Namun bukannya menyerah kadus Harjowinangun tersebut justru langsung mencabut pistol dari pinggangnya dan menembak polisi sebanyak satu kali. Beruntung usai mendobrak pintu polisi langsung besembunyi sehingga tembakan pelaku tidak mengenai anggota polisi. Sempat terjadi baku tembak selama beberapa menit antara polisi dengan kadus Harjowinangun tersebut.

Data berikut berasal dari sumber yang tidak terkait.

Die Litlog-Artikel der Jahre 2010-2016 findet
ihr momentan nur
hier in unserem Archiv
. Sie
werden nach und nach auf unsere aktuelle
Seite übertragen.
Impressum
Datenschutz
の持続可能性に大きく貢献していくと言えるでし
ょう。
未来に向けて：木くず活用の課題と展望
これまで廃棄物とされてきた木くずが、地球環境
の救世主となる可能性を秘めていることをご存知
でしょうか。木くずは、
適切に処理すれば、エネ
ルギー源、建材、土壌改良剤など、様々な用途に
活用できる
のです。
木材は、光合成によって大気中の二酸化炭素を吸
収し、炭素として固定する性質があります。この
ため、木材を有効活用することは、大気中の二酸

Polisi yang tidak ingin mendapat bahaya langsung mengambil tindakan tegas. Peluru polisi mengenai tubuh tersangka sebanyak dua kali dan menyebabkan tersangka meninggal dunia dit Tempat Kejadian Perkara (TKP).

Baca Juga: Tim jatanras Polda Sumsel Kembali Tembak grandong Asal OKUT

Baca Juga: Jaksa Langsung Tahan Bendahara SMAN 1 Belitang

Setelah memastikan tidak ada perlawanan dari tersangka polisi kemudian langsung menggeledah lokasi transaksi pelaku dan menemukan sejumlah barang bukti berupa senjata api dan narkoba jenis sabu-sabu yang langsung diamankan. Sementara mayat pelaku langsung dibawa ke RSUD Lingot untuk dilakukan outopsi.

“Selain pelaku curas tersangka juga merupakan pemakai narkoba jenis sabu-sabu. Sempat terjadi kontak senjata dengan tersangka,” ungkap Kapolres OKU Timur AKBP Audie S Latuheru didampingi Wakapolres Kompol Yulianto melalui kasubag Humas AKP Hardan.